К своей беде я не пала перед ним, я стояла неприступной крепостью, в которой шла ожесточенная кипучая битва с собой, и с тем невероятным чувством, которое захватило меня целиком, лишая крепость ее укреплений. Но я не могла сдаться. И это приносило мне страшные мучения. По десять раз на дню я отдергивала от телефона руку, готовую нажать заветную кнопку; нет, первой никогда.
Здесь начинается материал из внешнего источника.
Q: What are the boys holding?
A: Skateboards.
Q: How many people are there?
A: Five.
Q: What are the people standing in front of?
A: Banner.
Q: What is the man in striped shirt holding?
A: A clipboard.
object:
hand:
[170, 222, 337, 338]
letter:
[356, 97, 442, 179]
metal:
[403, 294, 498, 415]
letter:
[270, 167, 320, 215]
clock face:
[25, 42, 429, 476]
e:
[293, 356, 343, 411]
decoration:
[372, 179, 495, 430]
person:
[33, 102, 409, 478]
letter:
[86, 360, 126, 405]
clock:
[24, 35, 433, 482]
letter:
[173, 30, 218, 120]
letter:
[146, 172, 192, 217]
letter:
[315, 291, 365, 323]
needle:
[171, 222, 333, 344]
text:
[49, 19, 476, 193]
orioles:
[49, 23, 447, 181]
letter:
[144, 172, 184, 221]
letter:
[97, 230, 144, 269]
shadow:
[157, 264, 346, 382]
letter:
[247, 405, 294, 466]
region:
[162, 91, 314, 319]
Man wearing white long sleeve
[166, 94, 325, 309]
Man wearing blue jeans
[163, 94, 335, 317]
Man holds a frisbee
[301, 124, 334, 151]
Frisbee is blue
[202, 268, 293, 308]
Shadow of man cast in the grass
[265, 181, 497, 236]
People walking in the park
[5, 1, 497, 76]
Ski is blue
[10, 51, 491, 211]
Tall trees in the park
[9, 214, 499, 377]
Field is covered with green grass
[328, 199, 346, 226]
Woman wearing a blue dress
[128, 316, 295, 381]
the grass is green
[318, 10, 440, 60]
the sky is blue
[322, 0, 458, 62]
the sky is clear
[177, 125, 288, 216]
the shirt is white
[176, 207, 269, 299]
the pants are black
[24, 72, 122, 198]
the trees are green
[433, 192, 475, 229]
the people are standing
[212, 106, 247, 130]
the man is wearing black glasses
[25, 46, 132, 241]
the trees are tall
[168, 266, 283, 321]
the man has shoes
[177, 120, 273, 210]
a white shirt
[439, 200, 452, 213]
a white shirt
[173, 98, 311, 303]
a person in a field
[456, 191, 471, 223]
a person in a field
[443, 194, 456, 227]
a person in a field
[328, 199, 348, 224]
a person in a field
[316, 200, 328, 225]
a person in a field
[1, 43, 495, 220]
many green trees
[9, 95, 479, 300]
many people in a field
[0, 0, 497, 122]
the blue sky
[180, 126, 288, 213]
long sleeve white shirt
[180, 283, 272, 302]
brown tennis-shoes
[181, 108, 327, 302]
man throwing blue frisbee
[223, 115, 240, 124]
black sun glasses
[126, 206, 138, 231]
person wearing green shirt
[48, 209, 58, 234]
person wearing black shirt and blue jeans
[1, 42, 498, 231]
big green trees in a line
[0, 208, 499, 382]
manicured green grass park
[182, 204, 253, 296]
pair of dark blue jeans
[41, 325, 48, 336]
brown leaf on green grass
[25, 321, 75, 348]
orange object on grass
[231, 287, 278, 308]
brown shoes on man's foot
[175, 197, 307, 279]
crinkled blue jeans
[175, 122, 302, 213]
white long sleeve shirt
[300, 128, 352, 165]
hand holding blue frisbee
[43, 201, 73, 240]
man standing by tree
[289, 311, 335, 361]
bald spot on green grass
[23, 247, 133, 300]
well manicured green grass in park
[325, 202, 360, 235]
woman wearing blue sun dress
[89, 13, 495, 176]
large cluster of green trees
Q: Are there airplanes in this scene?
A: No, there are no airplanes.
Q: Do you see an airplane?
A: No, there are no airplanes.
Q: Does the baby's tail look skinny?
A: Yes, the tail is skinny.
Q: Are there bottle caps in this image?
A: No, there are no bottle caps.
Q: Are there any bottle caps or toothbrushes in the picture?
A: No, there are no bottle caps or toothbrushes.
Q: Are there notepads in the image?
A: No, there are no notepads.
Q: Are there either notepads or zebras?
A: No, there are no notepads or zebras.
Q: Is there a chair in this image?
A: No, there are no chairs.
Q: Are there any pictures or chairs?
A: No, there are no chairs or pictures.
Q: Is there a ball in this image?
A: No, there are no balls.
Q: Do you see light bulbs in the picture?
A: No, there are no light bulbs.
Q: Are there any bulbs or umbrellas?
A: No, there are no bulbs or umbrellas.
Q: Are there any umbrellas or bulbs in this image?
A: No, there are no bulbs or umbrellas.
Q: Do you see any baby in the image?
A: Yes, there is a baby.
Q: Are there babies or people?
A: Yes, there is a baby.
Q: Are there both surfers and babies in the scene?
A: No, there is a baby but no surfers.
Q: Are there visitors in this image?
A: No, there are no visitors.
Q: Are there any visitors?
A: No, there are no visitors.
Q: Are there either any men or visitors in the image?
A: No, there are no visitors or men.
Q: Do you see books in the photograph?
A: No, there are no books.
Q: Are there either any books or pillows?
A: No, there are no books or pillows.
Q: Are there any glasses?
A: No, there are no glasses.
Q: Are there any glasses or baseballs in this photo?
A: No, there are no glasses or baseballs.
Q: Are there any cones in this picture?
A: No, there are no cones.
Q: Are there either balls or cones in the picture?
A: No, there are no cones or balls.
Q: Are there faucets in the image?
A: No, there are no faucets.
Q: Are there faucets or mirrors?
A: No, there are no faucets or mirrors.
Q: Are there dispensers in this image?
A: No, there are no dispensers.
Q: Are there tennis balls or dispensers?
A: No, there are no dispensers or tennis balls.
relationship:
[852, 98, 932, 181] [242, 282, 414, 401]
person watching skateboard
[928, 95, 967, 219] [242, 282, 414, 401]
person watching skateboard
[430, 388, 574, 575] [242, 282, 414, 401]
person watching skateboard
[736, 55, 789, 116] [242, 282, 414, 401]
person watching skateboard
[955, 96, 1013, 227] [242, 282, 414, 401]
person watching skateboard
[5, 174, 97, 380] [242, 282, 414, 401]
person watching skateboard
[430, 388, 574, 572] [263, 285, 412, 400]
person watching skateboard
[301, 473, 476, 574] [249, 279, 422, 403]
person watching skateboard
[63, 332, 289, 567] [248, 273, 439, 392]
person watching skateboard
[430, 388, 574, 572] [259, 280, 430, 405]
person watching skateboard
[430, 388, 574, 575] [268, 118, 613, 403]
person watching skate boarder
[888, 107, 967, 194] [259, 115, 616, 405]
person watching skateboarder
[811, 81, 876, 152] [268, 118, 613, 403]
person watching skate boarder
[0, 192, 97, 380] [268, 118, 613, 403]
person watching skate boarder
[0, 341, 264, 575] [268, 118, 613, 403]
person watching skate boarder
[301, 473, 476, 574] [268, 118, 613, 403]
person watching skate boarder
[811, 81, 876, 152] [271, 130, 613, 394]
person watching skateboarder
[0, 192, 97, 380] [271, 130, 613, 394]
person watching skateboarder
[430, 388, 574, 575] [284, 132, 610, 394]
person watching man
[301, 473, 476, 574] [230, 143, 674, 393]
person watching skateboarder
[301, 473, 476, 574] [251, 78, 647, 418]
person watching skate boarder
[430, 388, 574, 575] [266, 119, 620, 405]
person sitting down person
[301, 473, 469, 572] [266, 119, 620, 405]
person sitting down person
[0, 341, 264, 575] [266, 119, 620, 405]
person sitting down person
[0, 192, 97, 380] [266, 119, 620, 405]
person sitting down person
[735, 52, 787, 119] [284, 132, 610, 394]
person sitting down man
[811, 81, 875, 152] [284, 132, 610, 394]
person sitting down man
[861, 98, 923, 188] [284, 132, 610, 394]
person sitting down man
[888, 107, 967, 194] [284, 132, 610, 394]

Поначалу я, вроде как, забавляла Никиту. Я была смешной, очаровательной, он даже немного увлекся и стал ходить за мной по пятам, ожидая, когда же я паду перед ним на колени и начну молить о любви. Но этого не случилось ни в первое свидание, ни на второе, ни на третье, а на четвертое он потерял всякий интерес, перестал мне писать, искать со мной встреч, и просто пропал. Все было ясно, как божий день.